___ Supplied data

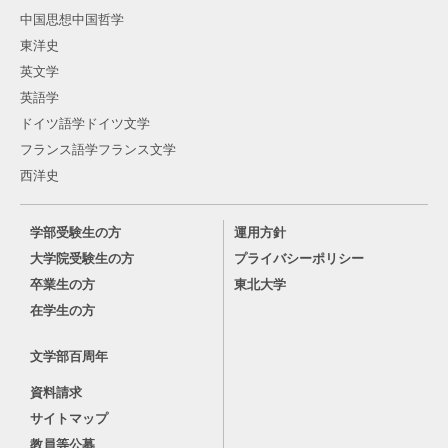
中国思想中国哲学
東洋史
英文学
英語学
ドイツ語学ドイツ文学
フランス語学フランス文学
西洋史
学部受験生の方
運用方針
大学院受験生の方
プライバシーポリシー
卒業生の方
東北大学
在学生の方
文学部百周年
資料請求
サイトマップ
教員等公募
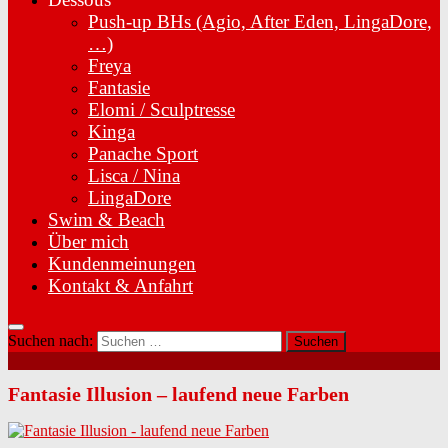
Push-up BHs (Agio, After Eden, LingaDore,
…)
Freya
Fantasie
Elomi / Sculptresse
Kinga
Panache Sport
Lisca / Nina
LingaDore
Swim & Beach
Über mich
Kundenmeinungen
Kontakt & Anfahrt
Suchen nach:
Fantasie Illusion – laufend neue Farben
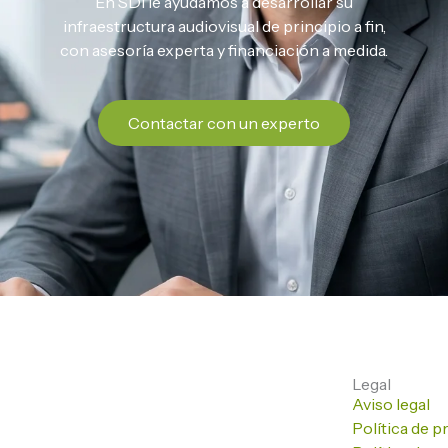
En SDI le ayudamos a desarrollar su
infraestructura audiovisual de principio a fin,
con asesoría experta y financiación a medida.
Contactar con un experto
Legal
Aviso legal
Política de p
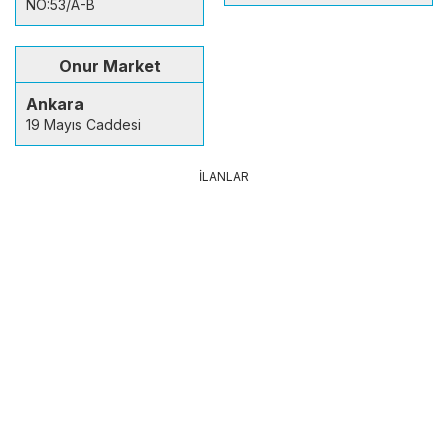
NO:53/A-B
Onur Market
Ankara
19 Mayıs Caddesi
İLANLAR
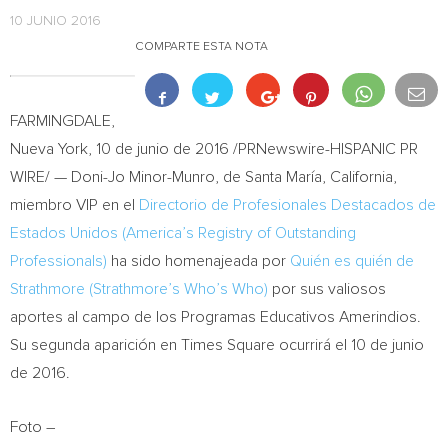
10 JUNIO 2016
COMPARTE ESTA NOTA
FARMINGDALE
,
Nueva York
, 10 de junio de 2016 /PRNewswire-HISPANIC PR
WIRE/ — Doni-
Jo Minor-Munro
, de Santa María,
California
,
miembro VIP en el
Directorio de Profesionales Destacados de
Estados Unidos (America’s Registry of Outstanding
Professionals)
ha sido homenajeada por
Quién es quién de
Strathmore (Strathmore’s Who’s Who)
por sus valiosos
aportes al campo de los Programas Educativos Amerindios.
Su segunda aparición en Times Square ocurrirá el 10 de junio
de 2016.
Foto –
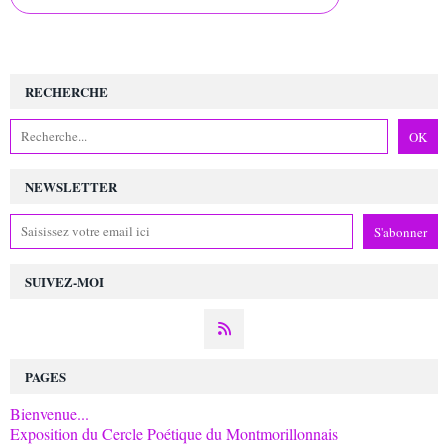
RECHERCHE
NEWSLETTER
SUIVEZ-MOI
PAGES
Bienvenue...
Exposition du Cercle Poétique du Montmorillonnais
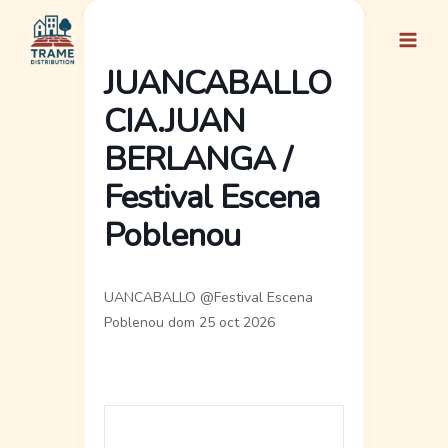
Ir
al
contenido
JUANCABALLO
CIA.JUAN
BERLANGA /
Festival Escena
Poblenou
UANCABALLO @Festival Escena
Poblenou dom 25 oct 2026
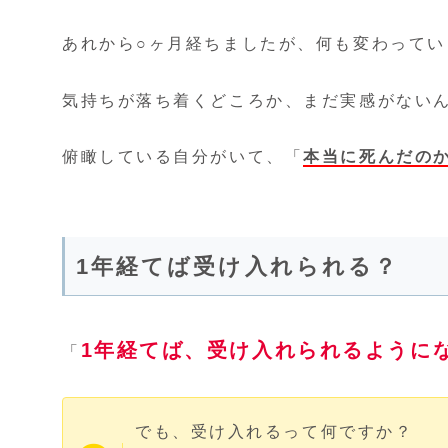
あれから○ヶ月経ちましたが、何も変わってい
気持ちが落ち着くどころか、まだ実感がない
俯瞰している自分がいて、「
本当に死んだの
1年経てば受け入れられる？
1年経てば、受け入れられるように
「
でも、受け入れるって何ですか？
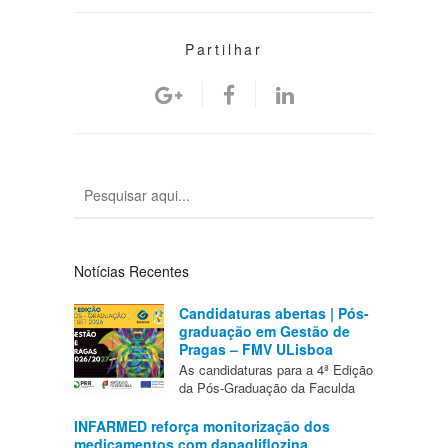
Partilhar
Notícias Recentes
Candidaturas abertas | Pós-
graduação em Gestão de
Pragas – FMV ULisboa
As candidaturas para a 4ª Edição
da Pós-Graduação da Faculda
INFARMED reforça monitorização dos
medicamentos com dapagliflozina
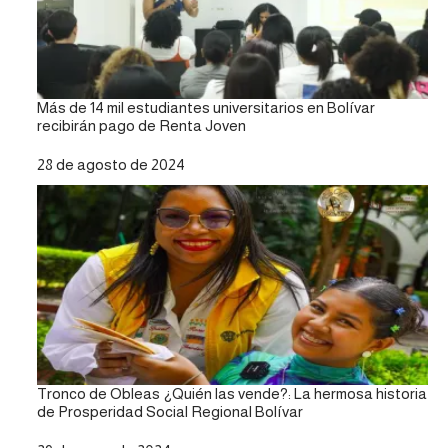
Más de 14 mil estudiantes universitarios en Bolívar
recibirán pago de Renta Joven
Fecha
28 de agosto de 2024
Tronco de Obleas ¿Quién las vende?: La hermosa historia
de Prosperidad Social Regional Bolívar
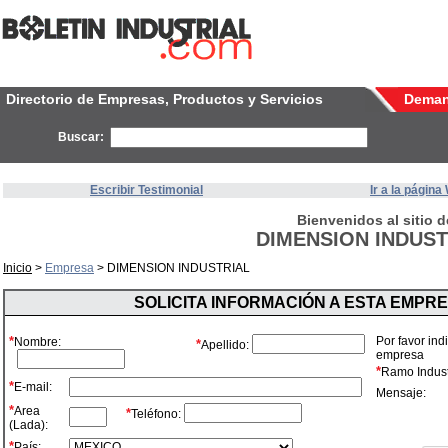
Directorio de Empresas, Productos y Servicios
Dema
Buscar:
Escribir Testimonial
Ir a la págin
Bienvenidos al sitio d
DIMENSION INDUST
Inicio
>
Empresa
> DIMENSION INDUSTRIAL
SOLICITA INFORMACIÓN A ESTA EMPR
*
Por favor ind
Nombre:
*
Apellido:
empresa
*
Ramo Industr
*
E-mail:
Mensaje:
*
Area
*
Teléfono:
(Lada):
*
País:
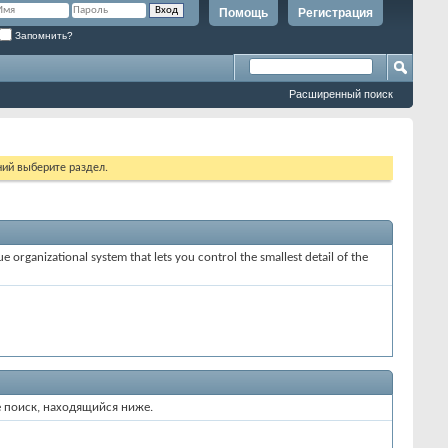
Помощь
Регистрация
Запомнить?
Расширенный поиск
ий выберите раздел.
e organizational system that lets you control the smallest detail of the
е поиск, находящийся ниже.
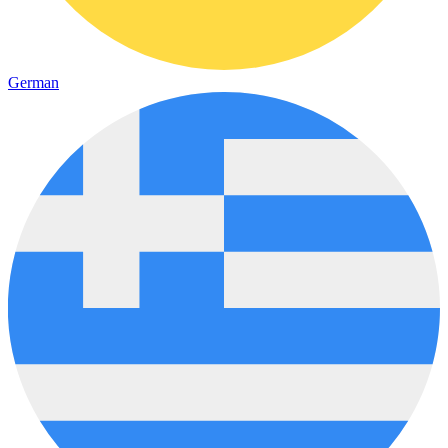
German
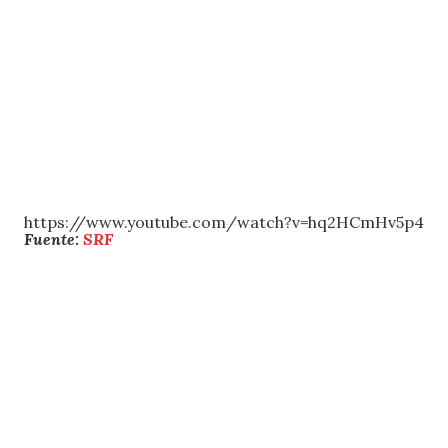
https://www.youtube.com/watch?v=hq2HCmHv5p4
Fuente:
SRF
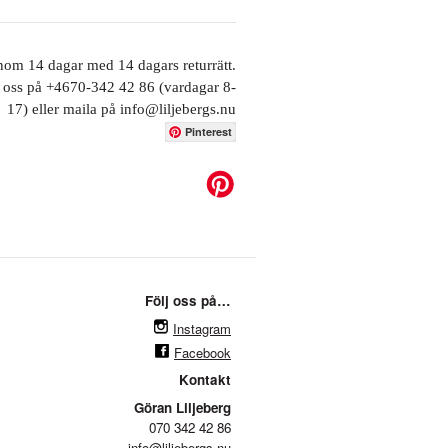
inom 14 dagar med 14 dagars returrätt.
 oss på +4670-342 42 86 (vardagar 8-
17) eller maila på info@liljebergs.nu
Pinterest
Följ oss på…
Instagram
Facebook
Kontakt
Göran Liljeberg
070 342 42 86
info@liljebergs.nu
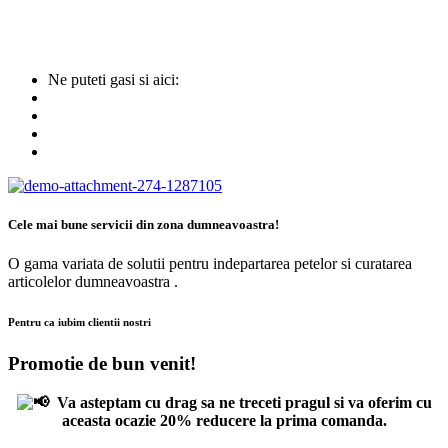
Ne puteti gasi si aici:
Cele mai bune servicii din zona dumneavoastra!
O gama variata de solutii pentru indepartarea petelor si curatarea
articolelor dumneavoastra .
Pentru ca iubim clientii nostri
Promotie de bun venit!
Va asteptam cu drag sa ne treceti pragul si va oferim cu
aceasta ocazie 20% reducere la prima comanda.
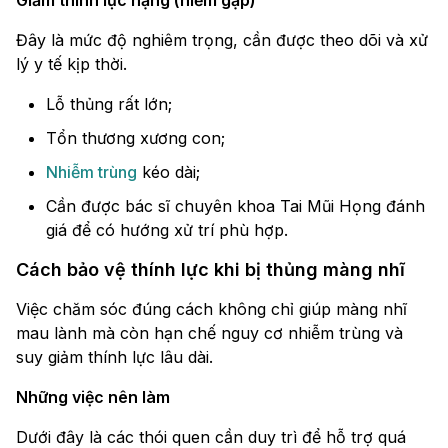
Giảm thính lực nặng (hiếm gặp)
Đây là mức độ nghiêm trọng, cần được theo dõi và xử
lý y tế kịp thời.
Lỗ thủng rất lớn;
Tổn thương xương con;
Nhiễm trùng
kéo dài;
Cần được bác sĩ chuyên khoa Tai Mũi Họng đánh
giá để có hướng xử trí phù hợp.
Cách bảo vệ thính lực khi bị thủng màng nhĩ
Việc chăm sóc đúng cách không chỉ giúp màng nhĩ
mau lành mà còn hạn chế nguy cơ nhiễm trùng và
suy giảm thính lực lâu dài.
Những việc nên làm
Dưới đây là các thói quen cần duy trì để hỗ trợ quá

______

__Action item__: Copy word for word the lines of the records above from the one with "Bienvenue..." up to and including the one with "Candidaturas abertas |". Skip the pictures.

__Output for this exercise__:
Bienvenue...
Exposition du Cercle Poétique du Montmorillonnais
Ir
al
contenido
JUANCABALLO
CIA.JUAN
BERLANGA /
Festival Escena
Poblenou
UANCABALLO @Festival Escena
Poblenou dom 25 oct 2026
あれから○ヶ月経ちましたが、何も変わってい
気持ちが落ち着くどころか、まだ実感がない
俯瞰している自分がいて、「
本当に死んだの
1年経てば受け入れられる？
1年経てば、受け入れられるように
「
でも、受け入れるって何ですか？
Partilhar
Notícias Recentes
Candidaturas abertas | Pós-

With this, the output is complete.